Submitted to: Conference Research Workers Disease Meeting
Publication Type: Abstract Only
Publication Acceptance Date: 11/1/2009
Publication Date: 12/6/2009
Citation: Loving, C.L., Brockmeier, S.L., Vincent, A.L., Palmer, M.V., Sacco, R.E., Nicholson, T.L. 2010. Swine influenza virus co-infection with Bordetella bronchiseptica enhances bacterial colonization and host immune responses exacerbating pulmonary lesions [abstract]. Conference Research Workers Disease Meeting. Paper No. 130.

Interpretive Summary:

Technical Abstract: Swine influenza virus (SIV) is one of the most important disease causing agents for the U.S. swine industry, not only as a primary pathogen but as a predisposing agent to secondary bacterial infection. Bordetella bronchiseptica (Bb) is often isolated from swine and has been shown to contribute to the porcine respiratory disease complex, a multifactorial complex of respiratory pathogens. To investigate the course of disease during SIV/Bb co-infection, a study was completed in which pigs were inoculated with SIV-only, Bb-only or both agents (SIV/Bb). We measured SIV titers and Bb burden in the respiratory tract on days 1, 5 and 10 post-challenge and examined host immune responses in the lung and trachea. Results indicate that the course of influenza disease is not altered by Bb infection, but SIV does enhance Bb colonization in the lung. Pulmonary lesions in the SIV/Bb group were more severe on days 1 and 10 post-challenge when compared to pigs challenged with SIV-only or Bb-only.
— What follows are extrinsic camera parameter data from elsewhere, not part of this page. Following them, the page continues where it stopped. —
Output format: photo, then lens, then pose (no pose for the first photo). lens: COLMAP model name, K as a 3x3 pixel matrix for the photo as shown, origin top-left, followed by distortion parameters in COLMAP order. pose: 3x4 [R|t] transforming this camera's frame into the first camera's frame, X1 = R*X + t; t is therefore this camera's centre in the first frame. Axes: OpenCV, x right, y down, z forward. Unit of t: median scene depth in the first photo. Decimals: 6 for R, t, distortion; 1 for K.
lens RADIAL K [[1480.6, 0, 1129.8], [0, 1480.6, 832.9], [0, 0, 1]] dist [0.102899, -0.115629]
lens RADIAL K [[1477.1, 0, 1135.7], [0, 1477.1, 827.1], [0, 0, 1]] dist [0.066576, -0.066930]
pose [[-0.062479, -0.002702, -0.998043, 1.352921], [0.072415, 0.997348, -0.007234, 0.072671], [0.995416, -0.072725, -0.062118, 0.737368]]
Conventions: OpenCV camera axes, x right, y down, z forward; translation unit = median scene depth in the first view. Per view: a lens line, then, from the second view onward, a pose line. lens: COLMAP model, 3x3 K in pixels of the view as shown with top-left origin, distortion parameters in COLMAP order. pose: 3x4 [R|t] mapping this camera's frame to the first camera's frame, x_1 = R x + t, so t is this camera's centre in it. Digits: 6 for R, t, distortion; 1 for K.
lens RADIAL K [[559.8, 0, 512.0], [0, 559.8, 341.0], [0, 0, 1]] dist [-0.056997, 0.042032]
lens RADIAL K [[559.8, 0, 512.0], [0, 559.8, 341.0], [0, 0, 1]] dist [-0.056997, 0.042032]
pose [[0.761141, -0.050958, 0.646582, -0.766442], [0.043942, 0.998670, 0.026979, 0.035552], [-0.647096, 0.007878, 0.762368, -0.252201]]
Further-more, Bb did not cause significant pulmonary lesions unless pigs were also challenged with SIV. The type I interferon response was elevated on day 1 following challenge in co-infected pigs, but enhanced expression of antiviral genes Mx and PKR did not appear to contribute to SIV clearance in the co-infected pigs because viral clearance was similar between the SIV/Bb and SIV-only groups. Proinflammatory mediators IL-1beta and IL-8 were elevated in the lungs of co-infected pigs on days 1 and 10 following inoculation, which may contribute to the enhanced pulmonary lesions observed on those days. Overall, these data suggest that SIV infection increases Bb colonization in the lung leading to enhanced production of proinflammatory mediators that likely contribute to exacerbated pulmonary lesions.